_Task instructions_: Where the word "evenodd" shows up in the entries below, please copy the whole line.

Dataset entries:
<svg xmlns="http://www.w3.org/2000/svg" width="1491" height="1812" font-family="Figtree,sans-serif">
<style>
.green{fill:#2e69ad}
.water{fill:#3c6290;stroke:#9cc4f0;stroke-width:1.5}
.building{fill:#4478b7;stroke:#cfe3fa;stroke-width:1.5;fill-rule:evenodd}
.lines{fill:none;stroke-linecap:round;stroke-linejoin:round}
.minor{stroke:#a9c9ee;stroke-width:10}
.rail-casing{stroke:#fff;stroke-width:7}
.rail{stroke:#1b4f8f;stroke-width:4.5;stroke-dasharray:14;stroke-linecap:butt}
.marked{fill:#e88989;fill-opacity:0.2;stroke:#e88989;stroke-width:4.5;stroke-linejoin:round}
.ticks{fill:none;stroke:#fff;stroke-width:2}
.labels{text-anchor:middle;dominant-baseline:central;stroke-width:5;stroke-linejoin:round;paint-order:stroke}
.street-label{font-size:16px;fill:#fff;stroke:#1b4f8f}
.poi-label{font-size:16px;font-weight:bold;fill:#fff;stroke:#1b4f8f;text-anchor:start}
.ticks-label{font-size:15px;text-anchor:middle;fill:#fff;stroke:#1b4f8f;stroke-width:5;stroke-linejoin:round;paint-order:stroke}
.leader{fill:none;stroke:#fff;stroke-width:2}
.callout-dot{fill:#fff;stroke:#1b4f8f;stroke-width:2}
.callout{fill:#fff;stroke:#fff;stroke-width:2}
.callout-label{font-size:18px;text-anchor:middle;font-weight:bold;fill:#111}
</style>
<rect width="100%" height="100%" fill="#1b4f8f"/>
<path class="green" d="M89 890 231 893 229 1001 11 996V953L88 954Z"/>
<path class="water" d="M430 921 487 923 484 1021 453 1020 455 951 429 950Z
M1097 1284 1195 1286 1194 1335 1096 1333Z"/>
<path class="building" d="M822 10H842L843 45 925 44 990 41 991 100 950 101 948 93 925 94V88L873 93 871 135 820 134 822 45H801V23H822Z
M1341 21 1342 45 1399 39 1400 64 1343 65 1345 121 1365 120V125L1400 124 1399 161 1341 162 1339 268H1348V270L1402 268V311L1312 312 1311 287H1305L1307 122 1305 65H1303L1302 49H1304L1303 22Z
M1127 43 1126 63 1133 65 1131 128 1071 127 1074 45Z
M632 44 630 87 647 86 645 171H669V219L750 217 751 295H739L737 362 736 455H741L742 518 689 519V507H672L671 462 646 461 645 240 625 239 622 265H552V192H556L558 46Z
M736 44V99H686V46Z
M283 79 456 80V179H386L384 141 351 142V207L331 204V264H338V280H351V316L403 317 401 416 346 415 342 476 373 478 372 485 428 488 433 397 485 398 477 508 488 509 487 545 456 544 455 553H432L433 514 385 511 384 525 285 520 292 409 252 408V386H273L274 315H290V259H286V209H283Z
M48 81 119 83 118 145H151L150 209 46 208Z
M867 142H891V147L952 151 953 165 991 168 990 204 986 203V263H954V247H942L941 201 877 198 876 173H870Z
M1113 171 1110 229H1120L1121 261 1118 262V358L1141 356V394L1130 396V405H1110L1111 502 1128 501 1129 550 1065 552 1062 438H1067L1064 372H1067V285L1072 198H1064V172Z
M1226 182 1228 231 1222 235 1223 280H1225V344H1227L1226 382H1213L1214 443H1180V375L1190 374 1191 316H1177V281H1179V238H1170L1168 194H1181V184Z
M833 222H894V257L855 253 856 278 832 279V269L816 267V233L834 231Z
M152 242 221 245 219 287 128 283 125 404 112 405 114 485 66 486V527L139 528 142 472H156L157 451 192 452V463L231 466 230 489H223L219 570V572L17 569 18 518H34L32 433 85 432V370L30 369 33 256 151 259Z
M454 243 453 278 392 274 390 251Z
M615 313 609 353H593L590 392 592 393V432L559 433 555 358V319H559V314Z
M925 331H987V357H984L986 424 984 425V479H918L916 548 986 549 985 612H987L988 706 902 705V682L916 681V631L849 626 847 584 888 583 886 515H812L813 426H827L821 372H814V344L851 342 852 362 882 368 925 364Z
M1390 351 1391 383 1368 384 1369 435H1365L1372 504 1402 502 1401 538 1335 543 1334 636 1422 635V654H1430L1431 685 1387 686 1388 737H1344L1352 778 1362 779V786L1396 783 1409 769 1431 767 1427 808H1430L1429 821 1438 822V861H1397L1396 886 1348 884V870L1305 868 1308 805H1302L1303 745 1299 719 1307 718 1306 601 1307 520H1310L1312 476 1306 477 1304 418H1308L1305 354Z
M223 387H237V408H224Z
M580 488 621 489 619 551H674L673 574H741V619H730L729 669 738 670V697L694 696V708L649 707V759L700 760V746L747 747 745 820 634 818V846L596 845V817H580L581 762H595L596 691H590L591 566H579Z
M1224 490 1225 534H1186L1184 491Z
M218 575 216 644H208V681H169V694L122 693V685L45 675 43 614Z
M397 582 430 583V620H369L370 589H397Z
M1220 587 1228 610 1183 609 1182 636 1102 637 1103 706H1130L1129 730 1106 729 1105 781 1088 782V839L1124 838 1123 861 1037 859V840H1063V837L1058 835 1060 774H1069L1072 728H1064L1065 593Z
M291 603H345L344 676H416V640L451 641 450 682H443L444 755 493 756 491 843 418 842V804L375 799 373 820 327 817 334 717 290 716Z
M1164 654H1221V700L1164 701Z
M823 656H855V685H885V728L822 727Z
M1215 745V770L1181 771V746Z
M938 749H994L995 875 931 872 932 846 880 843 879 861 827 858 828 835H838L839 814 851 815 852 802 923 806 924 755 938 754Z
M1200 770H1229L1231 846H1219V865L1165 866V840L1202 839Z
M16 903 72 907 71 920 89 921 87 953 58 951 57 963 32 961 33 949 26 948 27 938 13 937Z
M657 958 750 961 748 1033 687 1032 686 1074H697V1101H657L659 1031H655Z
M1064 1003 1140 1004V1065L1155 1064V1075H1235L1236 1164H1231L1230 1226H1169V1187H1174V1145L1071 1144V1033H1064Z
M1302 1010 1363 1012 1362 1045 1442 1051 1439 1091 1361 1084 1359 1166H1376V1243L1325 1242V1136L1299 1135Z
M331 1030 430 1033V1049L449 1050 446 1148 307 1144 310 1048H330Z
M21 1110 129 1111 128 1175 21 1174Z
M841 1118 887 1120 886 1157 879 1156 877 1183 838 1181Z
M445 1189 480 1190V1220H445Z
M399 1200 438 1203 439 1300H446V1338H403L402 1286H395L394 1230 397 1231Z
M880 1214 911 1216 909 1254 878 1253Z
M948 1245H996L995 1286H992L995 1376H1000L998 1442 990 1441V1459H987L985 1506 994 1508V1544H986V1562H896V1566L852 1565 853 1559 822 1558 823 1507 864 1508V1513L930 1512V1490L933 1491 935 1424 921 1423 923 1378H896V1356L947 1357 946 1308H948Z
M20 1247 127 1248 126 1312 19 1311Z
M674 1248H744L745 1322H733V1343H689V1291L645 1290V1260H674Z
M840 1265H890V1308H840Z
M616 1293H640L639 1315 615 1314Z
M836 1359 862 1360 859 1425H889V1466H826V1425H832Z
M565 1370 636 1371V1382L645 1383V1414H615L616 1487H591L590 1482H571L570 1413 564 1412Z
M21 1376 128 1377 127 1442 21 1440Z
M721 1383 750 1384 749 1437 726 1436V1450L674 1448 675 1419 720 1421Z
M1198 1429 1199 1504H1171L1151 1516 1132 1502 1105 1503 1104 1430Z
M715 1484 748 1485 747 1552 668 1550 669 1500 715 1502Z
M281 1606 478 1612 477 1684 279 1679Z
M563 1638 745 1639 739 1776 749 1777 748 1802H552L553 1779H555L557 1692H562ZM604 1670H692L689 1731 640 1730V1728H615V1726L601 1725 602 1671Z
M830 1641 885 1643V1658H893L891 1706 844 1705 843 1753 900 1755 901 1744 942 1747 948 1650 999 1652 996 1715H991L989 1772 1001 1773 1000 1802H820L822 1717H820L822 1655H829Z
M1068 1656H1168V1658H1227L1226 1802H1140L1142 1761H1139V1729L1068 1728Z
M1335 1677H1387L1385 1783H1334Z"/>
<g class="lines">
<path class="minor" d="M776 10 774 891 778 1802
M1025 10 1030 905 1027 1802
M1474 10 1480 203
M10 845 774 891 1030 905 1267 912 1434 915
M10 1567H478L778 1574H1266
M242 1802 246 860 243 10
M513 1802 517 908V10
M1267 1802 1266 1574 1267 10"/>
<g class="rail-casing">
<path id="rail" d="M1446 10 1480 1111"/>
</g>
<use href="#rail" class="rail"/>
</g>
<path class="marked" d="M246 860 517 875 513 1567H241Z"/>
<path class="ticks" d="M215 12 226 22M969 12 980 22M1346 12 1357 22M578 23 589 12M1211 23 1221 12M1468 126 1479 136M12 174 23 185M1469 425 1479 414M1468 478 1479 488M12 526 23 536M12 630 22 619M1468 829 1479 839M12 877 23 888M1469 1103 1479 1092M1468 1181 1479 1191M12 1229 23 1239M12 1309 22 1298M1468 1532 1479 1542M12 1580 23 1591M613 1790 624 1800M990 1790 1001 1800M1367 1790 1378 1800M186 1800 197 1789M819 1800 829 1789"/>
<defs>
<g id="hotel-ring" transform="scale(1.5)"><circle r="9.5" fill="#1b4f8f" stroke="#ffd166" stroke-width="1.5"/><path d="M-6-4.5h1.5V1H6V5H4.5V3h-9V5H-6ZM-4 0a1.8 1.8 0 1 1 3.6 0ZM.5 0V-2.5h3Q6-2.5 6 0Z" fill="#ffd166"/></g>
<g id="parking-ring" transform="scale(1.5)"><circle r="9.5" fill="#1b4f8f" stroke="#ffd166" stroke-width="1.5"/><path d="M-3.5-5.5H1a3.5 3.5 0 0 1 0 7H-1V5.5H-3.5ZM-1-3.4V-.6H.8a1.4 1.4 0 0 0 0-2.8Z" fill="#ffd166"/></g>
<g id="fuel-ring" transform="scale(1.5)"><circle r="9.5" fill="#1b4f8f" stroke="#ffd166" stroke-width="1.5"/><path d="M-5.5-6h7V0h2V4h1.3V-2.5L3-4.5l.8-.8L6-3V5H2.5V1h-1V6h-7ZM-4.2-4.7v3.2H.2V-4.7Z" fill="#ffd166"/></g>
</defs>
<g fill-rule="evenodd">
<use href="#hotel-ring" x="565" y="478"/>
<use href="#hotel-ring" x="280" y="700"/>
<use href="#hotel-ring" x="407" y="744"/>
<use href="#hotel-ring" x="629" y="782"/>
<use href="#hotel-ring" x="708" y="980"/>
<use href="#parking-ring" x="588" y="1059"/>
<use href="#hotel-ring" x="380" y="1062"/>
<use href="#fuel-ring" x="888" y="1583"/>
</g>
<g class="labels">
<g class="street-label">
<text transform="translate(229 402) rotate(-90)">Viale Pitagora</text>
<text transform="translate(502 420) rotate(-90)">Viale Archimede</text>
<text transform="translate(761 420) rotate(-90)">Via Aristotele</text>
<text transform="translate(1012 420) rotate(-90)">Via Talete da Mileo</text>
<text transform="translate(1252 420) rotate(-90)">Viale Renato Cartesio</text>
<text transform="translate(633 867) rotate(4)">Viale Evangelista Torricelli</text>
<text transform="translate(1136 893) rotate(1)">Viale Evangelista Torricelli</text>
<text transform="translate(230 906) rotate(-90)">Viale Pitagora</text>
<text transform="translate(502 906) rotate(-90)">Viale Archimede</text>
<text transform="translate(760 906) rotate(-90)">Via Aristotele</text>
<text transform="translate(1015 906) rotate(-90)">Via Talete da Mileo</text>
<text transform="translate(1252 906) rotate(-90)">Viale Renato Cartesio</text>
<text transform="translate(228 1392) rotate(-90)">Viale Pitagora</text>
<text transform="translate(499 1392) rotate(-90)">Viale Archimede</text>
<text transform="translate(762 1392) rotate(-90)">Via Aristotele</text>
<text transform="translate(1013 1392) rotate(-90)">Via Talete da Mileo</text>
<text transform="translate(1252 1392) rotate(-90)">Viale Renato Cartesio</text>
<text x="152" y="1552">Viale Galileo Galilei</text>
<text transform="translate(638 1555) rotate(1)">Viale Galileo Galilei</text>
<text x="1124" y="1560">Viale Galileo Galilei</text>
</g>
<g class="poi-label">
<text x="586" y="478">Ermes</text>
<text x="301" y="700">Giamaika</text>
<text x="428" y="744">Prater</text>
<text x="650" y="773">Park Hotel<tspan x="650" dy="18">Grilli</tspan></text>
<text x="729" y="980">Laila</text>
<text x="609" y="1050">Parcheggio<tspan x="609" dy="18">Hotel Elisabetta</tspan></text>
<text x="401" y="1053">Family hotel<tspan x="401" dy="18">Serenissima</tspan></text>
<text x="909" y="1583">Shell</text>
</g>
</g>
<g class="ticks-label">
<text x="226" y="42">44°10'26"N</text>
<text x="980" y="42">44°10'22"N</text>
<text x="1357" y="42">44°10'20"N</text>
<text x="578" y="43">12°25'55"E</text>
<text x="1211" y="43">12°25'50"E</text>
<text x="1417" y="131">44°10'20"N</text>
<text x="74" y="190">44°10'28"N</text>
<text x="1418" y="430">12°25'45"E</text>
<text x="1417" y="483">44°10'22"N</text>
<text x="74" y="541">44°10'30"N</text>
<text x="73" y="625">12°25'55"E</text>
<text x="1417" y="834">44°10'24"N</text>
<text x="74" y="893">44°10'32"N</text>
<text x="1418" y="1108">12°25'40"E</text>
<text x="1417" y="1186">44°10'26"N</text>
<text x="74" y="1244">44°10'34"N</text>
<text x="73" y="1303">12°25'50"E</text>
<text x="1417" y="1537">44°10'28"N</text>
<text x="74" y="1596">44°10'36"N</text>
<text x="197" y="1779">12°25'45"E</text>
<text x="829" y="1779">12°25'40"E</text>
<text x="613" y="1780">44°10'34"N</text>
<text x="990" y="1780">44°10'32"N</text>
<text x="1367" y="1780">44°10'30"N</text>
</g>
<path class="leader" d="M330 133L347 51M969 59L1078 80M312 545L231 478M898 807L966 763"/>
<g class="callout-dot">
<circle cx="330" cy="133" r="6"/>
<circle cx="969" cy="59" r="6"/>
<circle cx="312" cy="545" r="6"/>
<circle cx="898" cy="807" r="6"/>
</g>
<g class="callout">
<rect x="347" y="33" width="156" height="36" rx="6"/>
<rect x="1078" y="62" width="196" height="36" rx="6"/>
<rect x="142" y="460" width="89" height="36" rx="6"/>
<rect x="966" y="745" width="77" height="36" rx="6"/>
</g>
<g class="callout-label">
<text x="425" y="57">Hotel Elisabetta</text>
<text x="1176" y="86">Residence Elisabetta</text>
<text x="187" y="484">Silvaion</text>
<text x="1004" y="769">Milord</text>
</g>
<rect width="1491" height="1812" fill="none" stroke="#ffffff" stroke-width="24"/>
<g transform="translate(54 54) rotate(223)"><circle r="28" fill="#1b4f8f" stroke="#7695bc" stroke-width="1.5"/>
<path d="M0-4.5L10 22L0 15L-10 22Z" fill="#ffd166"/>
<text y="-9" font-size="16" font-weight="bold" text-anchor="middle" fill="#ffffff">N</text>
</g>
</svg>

_Result of this task_:
.building{fill:#4478b7;stroke:#cfe3fa;stroke-width:1.5;fill-rule:evenodd}
<g fill-rule="evenodd">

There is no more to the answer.